Wow those are beautiful!! Just beautiful how they fit into place! Thx guys for helping me understand.
I was wondering if you could derive Keplers third law [tex]\frac{P_{1}^2}{P_{2}^2}={ \frac{ R_{1}^3}{ R_{2}^3} [/tex] by the the equations of the ellipse described in Cartesian Coordinates? [tex]\frac{x^2}{a^2} + { \frac{y^2}{b^2} = 1} [/tex] By understanding Keplers 3rd law deals with 2 ellipses, one inner ellipse and one outer ellipse. Perhaps we could combine 2 ellipse equations described in Cartesian Coordinate to derive Keplers 3rd law. The only thing is that, the ellipse equations in cartestian coordinates deal with two foci. Although, I dont know if that will even make a difference. Is there a possibility to derive Kepler's Third law from the Ellipse equations that describe the ellipse in Cartesian Coordinates? I just want to know this answer. Ive actually started trying to do such derivation. But ofcrouse the ellipse equations that describe the ellipse in Cartesian Coordinates will have to be modified for its fit to be derived into Keplers 3rd law. Just tell me if there is a possibility to do such derivation before I waste alot of time trying. I've found that in order to acquire time correctly among the ellipse equations is by the understanding the velocity of the elliptical orbiting object. We would have to some how bring the velocity in through Angular Momentum, [tex]\ p=mvr [/tex]

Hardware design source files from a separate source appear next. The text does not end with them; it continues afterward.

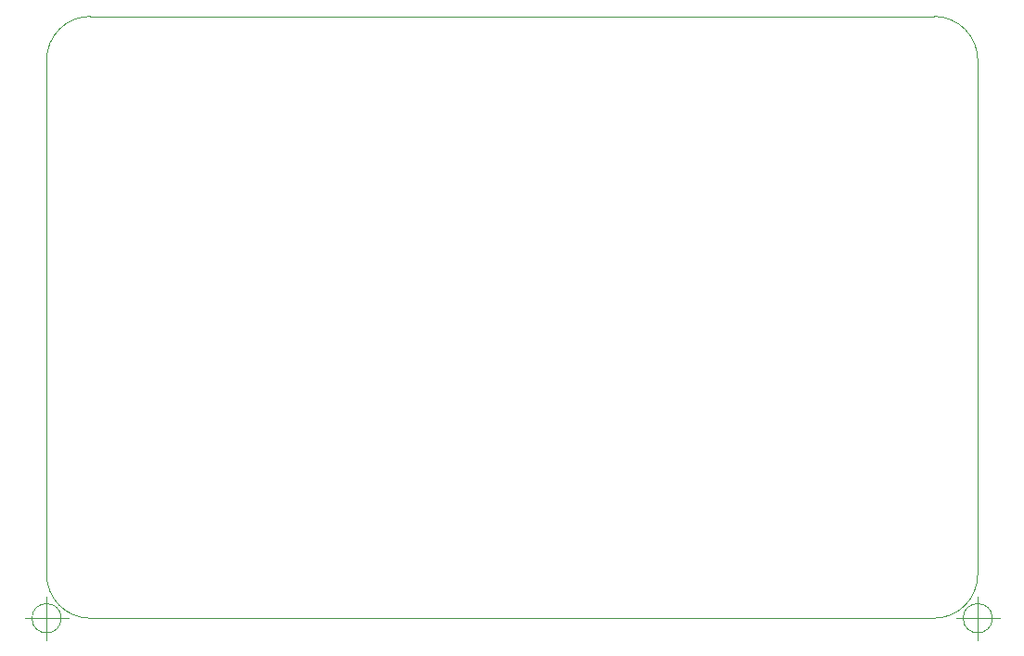
<source format=gbr>
G04 #@! TF.GenerationSoftware,KiCad,Pcbnew,(6.0.8)*
G04 #@! TF.CreationDate,2022-12-12T15:57:36+01:00*
G04 #@! TF.ProjectId,TMCM-1290-EVAL_v1.0,544d434d-2d31-4323-9930-2d4556414c5f,rev?*
G04 #@! TF.SameCoordinates,PX3c8eee0PY8eeaea0*
G04 #@! TF.FileFunction,Profile,NP*
%FSLAX46Y46*%
G04 Gerber Fmt 4.6, Leading zero omitted, Abs format (unit mm)*
G04 Created by KiCad (PCBNEW (6.0.8)) date 2022-12-12 15:57:36*
%MOMM*%
%LPD*%
G01*
G04 APERTURE LIST*
G04 #@! TA.AperFunction,Profile*
%ADD10C,0.100000*%
G04 #@! TD*
G04 #@! TA.AperFunction,Profile*
%ADD11C,0.050000*%
G04 #@! TD*
G04 APERTURE END LIST*
D10*
X0Y4000000D02*
G75*
G03*
X4000000Y0I4000000J0D01*
G01*
X81000000Y0D02*
G75*
G03*
X85000000Y4000000I0J4000000D01*
G01*
X0Y51000000D02*
X0Y4000000D01*
X4000000Y55000000D02*
G75*
G03*
X0Y51000000I0J-4000000D01*
G01*
X85000000Y4000000D02*
X85000000Y51000000D01*
X85000000Y51000000D02*
G75*
G03*
X81000000Y55000000I-4000000J0D01*
G01*
X4000000Y0D02*
X81000000Y0D01*
X81000000Y55000000D02*
X4000000Y55000000D01*
D11*
X1333333Y0D02*
G75*
G03*
X1333333Y0I-1333333J0D01*
G01*
X-2000000Y0D02*
X2000000Y0D01*
X0Y2000000D02*
X0Y-2000000D01*
X86333333Y0D02*
G75*
G03*
X86333333Y0I-1333333J0D01*
G01*
X83000000Y0D02*
X87000000Y0D01*
X85000000Y2000000D02*
X85000000Y-2000000D01*
M02*

</source>
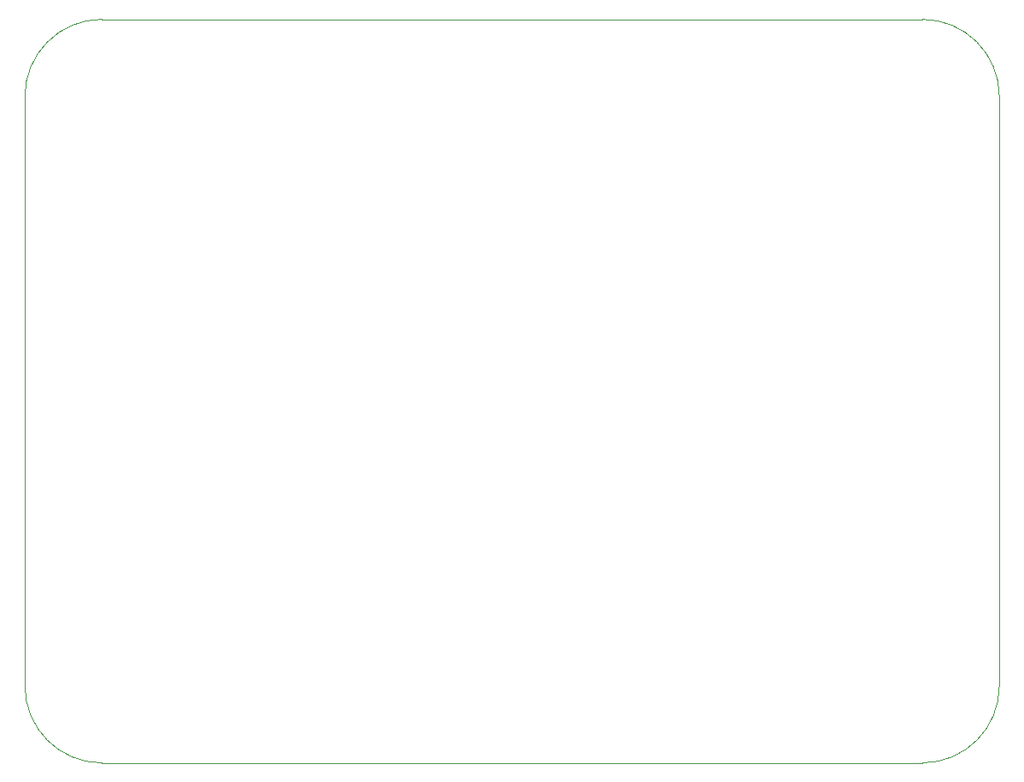
<source format=gbr>
%TF.GenerationSoftware,KiCad,Pcbnew,(6.0.8)*%
%TF.CreationDate,2022-12-03T20:58:23+01:00*%
%TF.ProjectId,f411,66343131-2e6b-4696-9361-645f70636258,V01*%
%TF.SameCoordinates,Original*%
%TF.FileFunction,Profile,NP*%
%FSLAX46Y46*%
G04 Gerber Fmt 4.6, Leading zero omitted, Abs format (unit mm)*
G04 Created by KiCad (PCBNEW (6.0.8)) date 2022-12-03 20:58:23*
%MOMM*%
%LPD*%
G01*
G04 APERTURE LIST*
%TA.AperFunction,Profile*%
%ADD10C,0.100000*%
%TD*%
G04 APERTURE END LIST*
D10*
X83820000Y-73660000D02*
G75*
G03*
X76200000Y-81280000I0J-7620000D01*
G01*
X172720000Y-81280000D02*
G75*
G03*
X165100000Y-73660000I-7620000J0D01*
G01*
X165100000Y-147320000D02*
G75*
G03*
X172720000Y-139700000I0J7620000D01*
G01*
X76200000Y-139700000D02*
G75*
G03*
X83820000Y-147320000I7620000J0D01*
G01*
X76200000Y-81280000D02*
X76200000Y-139700000D01*
X165100000Y-73660000D02*
X83820000Y-73660000D01*
X172720000Y-139700000D02*
X172720000Y-81280000D01*
X83820000Y-147320000D02*
X165100000Y-147320000D01*
M02*

</source>
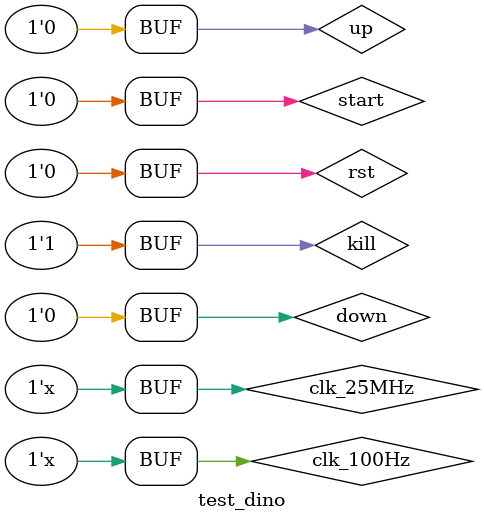
<source format=v>
`timescale 1ns / 1ps


module test_dino;

	// Inputs
	reg clk_25MHz;
	reg clk_100Hz;
	reg rst;
	reg start;
	reg up;
	reg down;
	reg kill;

	// Outputs
	wire [9:0] x;
	wire [8:0] y;
	wire [3:0] dino_state;
	wire dino_animation_state;

	// Instantiate the Unit Under Test (UUT)
	dino uut (
		.clk_25MHz(clk_25MHz), 
		.clk_100Hz(clk_100Hz), 
		.rst(rst), 
		.start(start), 
		.up(up), 
		.down(down), 
		.kill(kill), 
		.x(x), 
		.y(y), 
		.dino_state(dino_state), 
		.dino_animation_state(dino_animation_state)
	);

	initial begin
		// Initialize Inputs
		clk_25MHz = 0;
		clk_100Hz = 0;
		rst = 0;
		start = 1;
		up = 0;
		down = 0;
		kill = 0;

		// Wait 100 ns for global reset to finish
		#500
      start = 0;
		kill = 1;
		// Add stimulus here

	end
	
	always #2 clk_25MHz = !clk_25MHz;
	always #10 clk_100Hz = !clk_100Hz;
      
endmodule


</source>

You can't get Kepler's third law just from the shape of an ellipse (or two ellipses). You have to involve time somehow, because it's a relation between "time taken" and "radius of orbit". It should be possible to derive Kepler's third law from his first two, since those two plus centripetal force are sufficient to prove the inverse square central force law, and the third law follows from inverse square and centripetal force.
Yes, but if I can use Angular Momentum - p=mvr somehow, I thus can find the Velocity. Then by Velocity I can find the time. The only thing is, I would have to possibly add something to the Ellipse Equations, or modify the equations. EDIT MESSAGE: 2 cartesian ellipse's have 2 focus. Perhaps I can develop the idea of only using the focus of the inner cartesian ellipse. Other then that, I would have to ofcrouse apply Angular Momentum for the 2 Elliptical bodies orbiting the Focus. I could also study the ellipse eccentricity and by this understand the Gravitational pull that causes the 2 elliptical orbiting bodies to orbit the Focus of a given mass. Then by this, I could determine the Mass of the Orbiting bodies. Therefore I could maybe develop a Cartesian version of Keplers Third Law. I could get the time of revolution with the Velocity in Angular Momentum, p=mvr. Also I could somehow determine the Mass of the Focus which is causing the 2 bodies to orbit elliptical by the gravitation pull; which I stated earlier I could possibly find the Gravitational force of the Focus opening the door to determining the Mass of the Focus. I would need to also find a Mathematical way to get the distances of the outer elliptical bodie from the Focus at any given point of the Outer Ellipse.